Ensaios

Deixe de ser patriota, pergunte me como

Todo país é uma farsa. Você prende um bando de gente num território; estabelece fronteiras artificiais para “impedir” o uso dos recursos naturais dessa terra por gente que você não gosta; define um modelo de governança que lhe dê vantagens sobre o restante da população; controla a circulação de valores inventando um dinheiro que só você pode imprimir; e tira da cartola uma fantasia romântica sobre essa conjunção de povo e terra, desenha uma bandeira pouca imaginativa, escreve uma marchinha safada, que chama de hino, e dá a isso o nome de cultura. Presto! Temos um país.

Pessoalmente, prefiro o método Marina Lima “você me abre seus braços” de criação de país, mas esses passos acima normalmente são os que as pessoas seguem para criar essas fantasias patrióticas que dividem o mapa-múndi como um livro de colorir para adultos com baixa capacidade cognitiva.

Nenhum problema em acreditar em coisas que não existem. Religião e Super Heróis fazem sucesso até hoje e são, pelo menos no segundo caso, fantasias basicamente inócuas. O problema é que os países, assim como os relacionamentos românticos, na acepção do Miguel Falabella, são como submarinos: até bóiam, mas são feitos para afundar. E o seu fracasso se dá justamente pela fantasia romântica que gera aquele sentimento patológico de submissão chamado patriotismo. Se encararmos a nossa relação com os países, e até com as pessoas, com mais pragmatismo, só teremos a ganhar. Em vez de ficar sofrendo com problemas que achamos decorrentes da “cultura” ou do “jeito de ser” do “brasileiro”, por que não resolvê-los deixando as emoções de lado?

Exemplo? Dou até dois.

Primeiro: o país é ingovernável. OK, divide o território. Pra que ter um país desse tamanho? Porque a gente fala português? Valha-me, Deus. É só manter uma estrutura compartilhada mínima de relacionamentos, definir constituições estaduais respeitando os grupos populacionais mais próximos, suportar sistemas educacionais e de saúde compartilhados, e montar um mercado comum entre esses estados para organizar e pronto. Ah, e aproveitando podemos acabar com as forças armadas, que, no nosso caso, são apenas um tipo de decoração que só atrapalha.

Segundo: os governantes se locupletam e não pensam no bem estar da população. OK, vamos transformar o poder em ônus e não em bônus.
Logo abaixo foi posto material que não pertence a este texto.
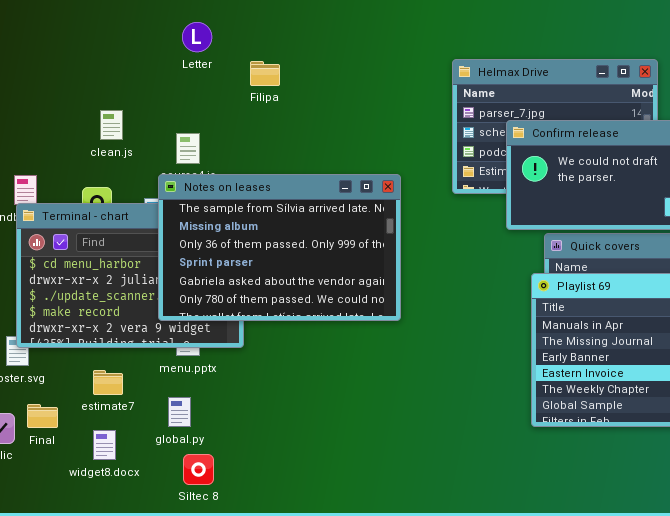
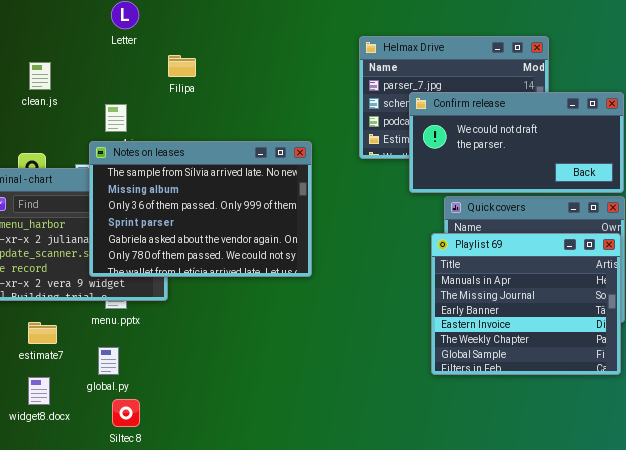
Filipa: [250,61,280,86] -> [168,55,196,77], moved
clean.js: [100,110,123,140] -> [29,62,51,90], moved

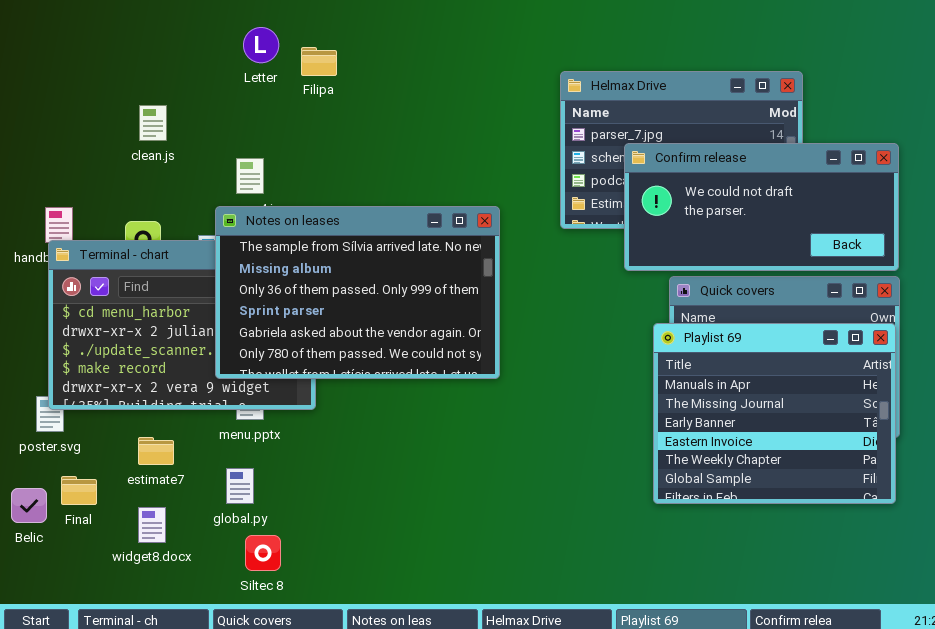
Filipa: [168,55,196,77] -> [301,47,337,76], moved

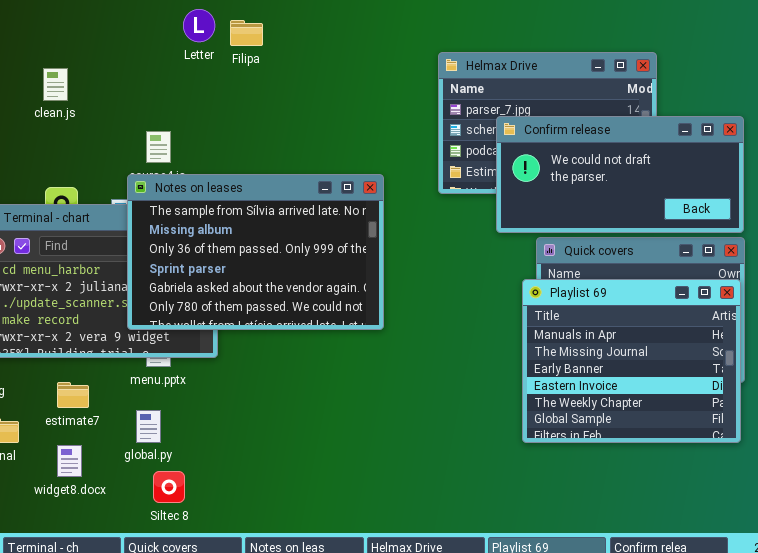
Letter: [243,27,279,63] -> [183,9,215,42], moved
Filipa: [301,47,337,76] -> [230,20,263,46], moved
clean.js: [139,105,167,141] -> [43,68,68,101], moved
Em vez de basear a concessão das chaves do reino nesse concurso de popularidade disputado por gente feia e burra, vamos sortear os cargos atualmente eletivos. Tenho certeza que seria impossível sair com um presidente pior do que o que temos atualmente. Ah, e a democracia? Relaxa, o povo vai votar. De 2 em 2 anos, votamos se esses sorteados estão fazendo um bom trabalho ou não. Os que fazem um bom trabalho são retirados do governo e do sorteio para sempre, os que não fazem são exterminados em praça pública. Duvido alguém mais querer ser político.
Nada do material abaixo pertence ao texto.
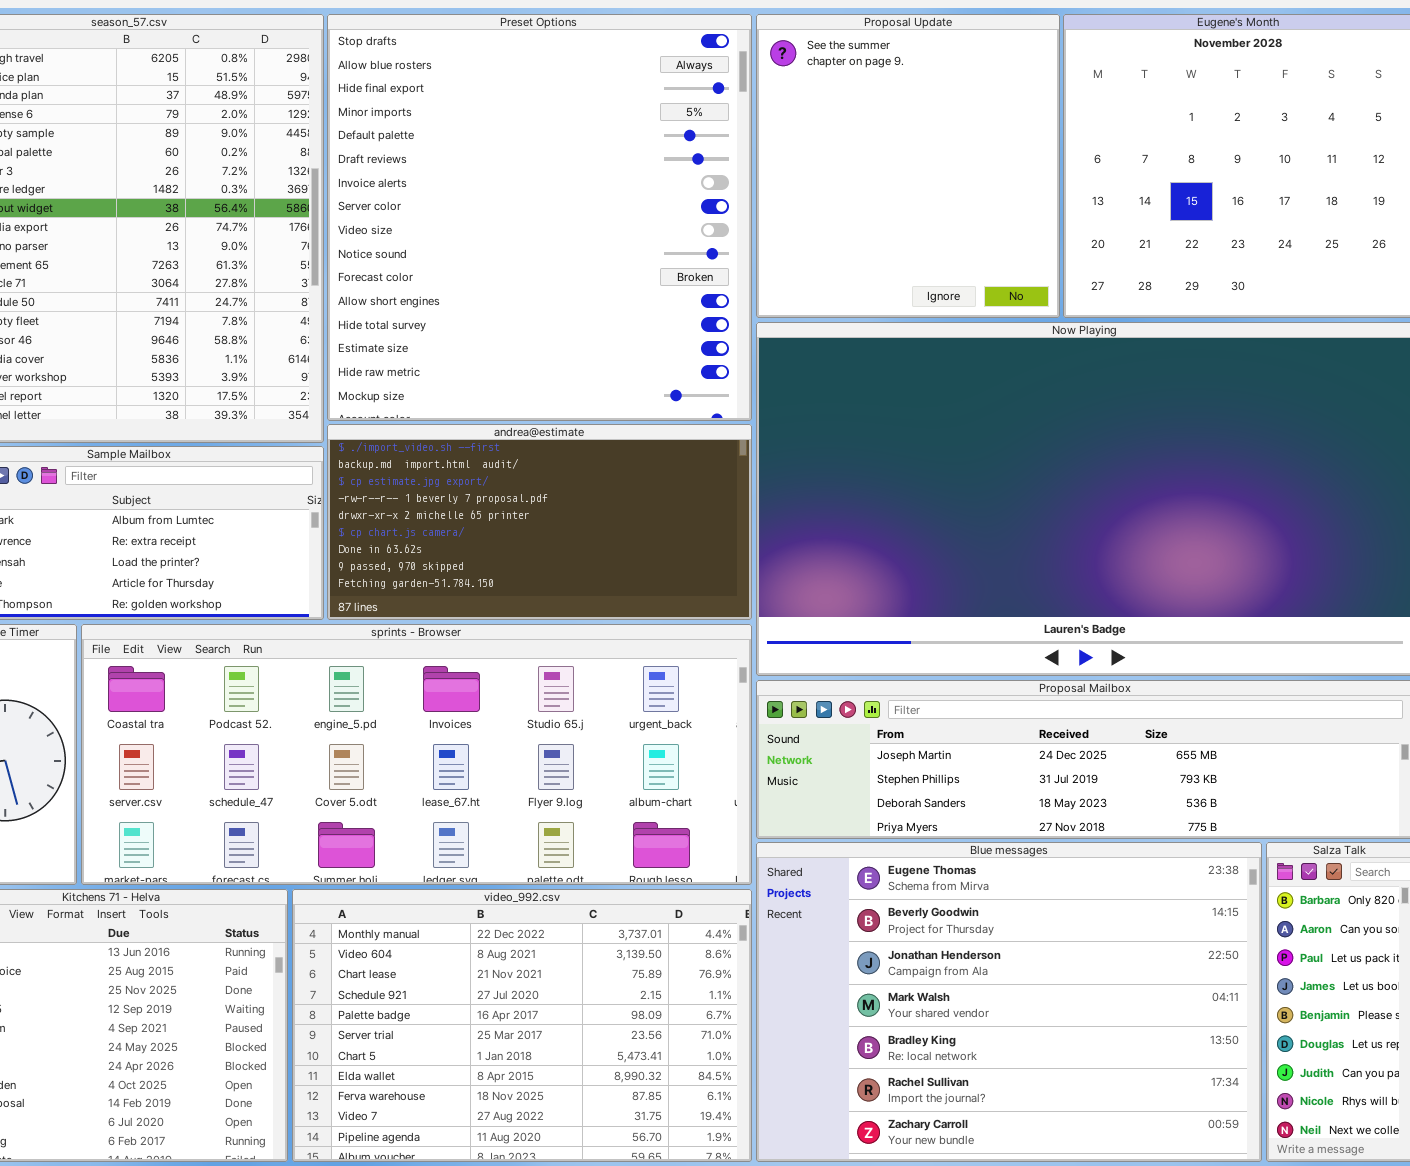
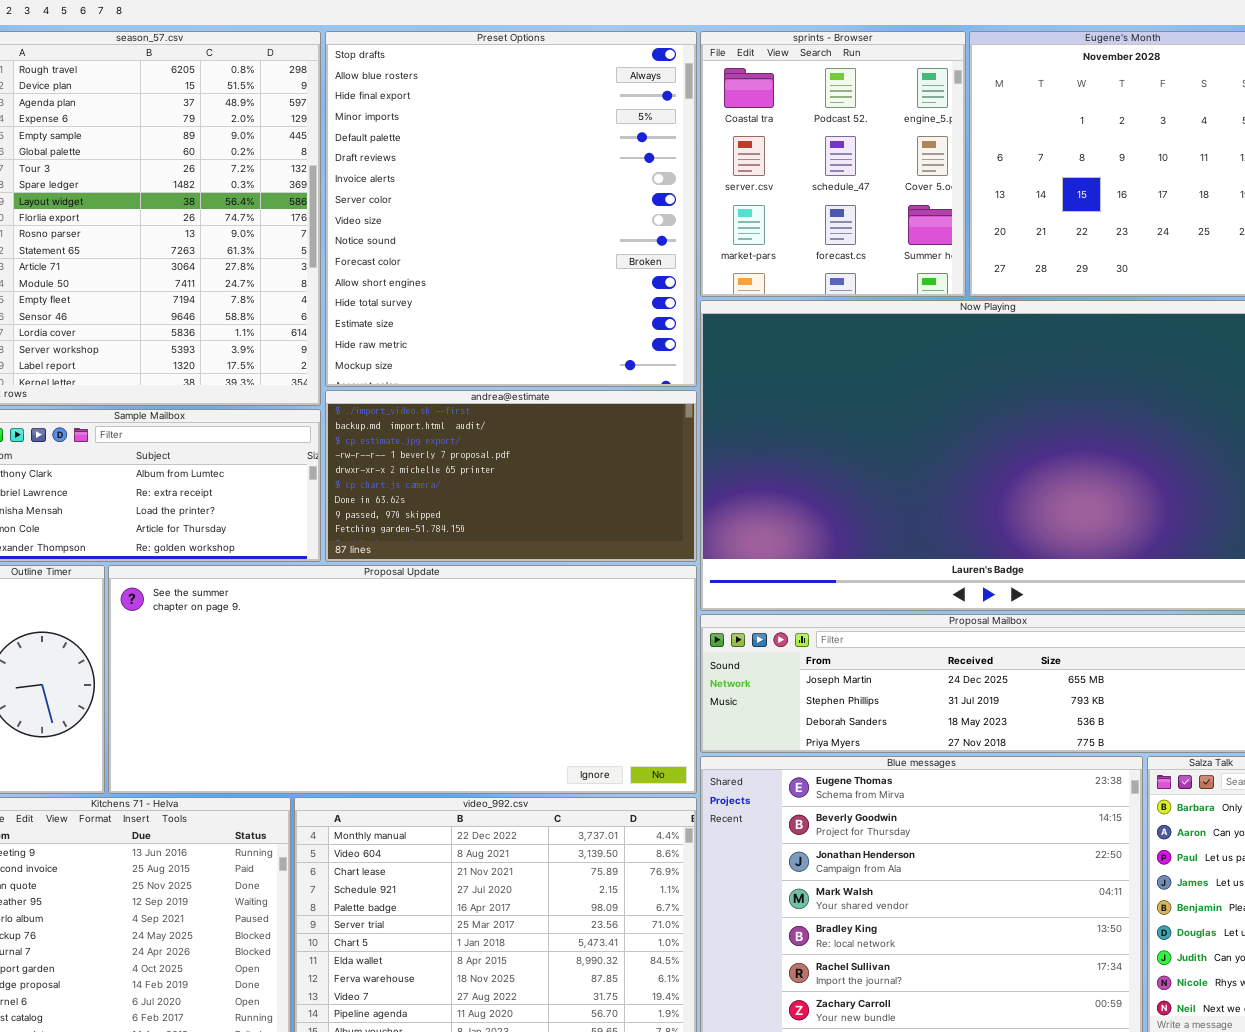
Proposal Update: [756,14,1060,318] -> [108,565,697,794], moved, resized
sprints - Browser: [81,624,752,885] -> [700,31,966,297], moved, resized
Viu? Facinho de resolver. É só deixar as fantasias megalomaníacas ou paranóides de lado que rapidinho a gente acha uma solução pra tudo.
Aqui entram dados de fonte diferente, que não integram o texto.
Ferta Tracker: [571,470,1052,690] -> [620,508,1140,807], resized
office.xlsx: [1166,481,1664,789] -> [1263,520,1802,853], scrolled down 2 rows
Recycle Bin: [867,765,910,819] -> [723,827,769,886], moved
Se a gente tivesse menos romantismo com essa construção torta, essa colônia passada de pai pra filho, e movida aos trancos e barrancos através de sucessivos golpes de estado capitaneados por forças armadas ociosas e com fantasias de poder, a vida seria mais fácil e melhor. Abandonar a fantasia de futuro brilhante para esse conjunto de território e população é o melhor caminho para aprendermos a viver confortavelmente com a nossa mediocridade. E isso se aplica a todos os países do mundo.

Afinal, o Brasil, como o restante da comunidade mundial, não tem um destino manifesto. Isso é só conversa de vendedor de carro usado pra te empurrar um acordo ruim, contando com a ideia que você sente orgulho por algo que não existe: ser brasileiro. Patriotismo é uma fantasia tão fora da realidade quanto discutir se o Capitão América é melhor que o Homem de Ferro. Viver em comunidade, sem firulas e com autocrítica, é que são elas.

Agora, se você não concorda com nada do que eu disse, fique à vontade para sair de camisa do brasil, fazendo arminha com a mão, e apoiar um genocida que se diz um Messias para se apropriar do erário nacional e favorecer sua família de incompetentes e seus amigos milicianos. No seu futuro, como no do Brasil, eu só vejo remorso e dor. Eu, por outro lado, decidi viver com consciência, sem sujar as minhas mãos de sangue defendendo gente que não merece meu respeito. Eu preferi ser pragmático a ser patriota. É a maneira mais ética e mais racional de se viver, pode acreditar.